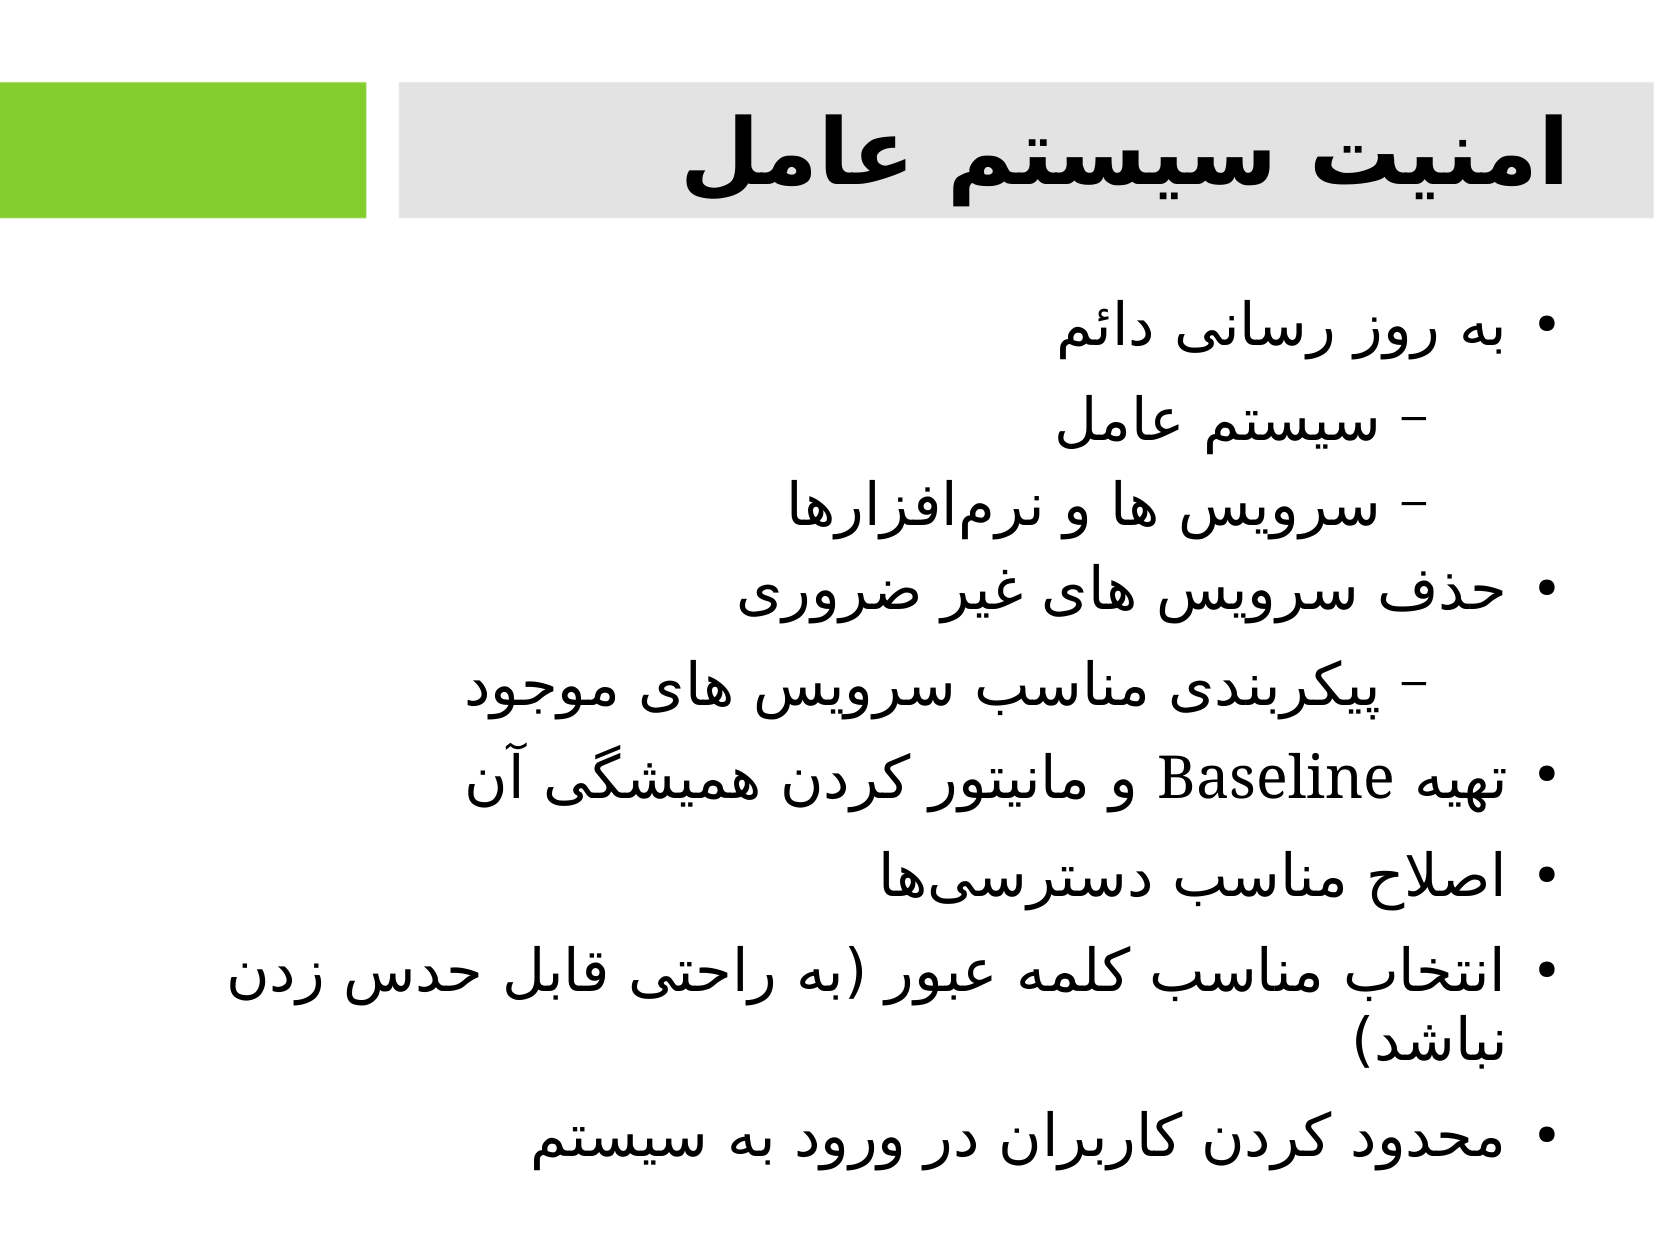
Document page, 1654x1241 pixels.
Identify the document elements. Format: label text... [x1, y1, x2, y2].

list به روز رسانی دائم سیستم عامل سرویس ها و نرم‌افزارها حذف سرویس های غیر ضروری پیکربندی مناسب سرویس های موجود تهیه Baseline و مانیتور کردن همیشگی آن اصلاح مناسب دسترسی‌ها انتخاب مناسب کلمه عبور (به راحتی قابل حدس زدن نباشد) محدود کردن کاربران در ورود به سیستم [82, 290, 1571, 1182]
title امنیت سیستم عامل [82, 49, 1571, 257]
picture [0, 0, 1654, 1241]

--------------------------------

Report every line of the data above that contains the string "text".

### RESPONSE TO THE EXERCISE
Identify the document elements. Format: label text... [x1, y1, x2, y2].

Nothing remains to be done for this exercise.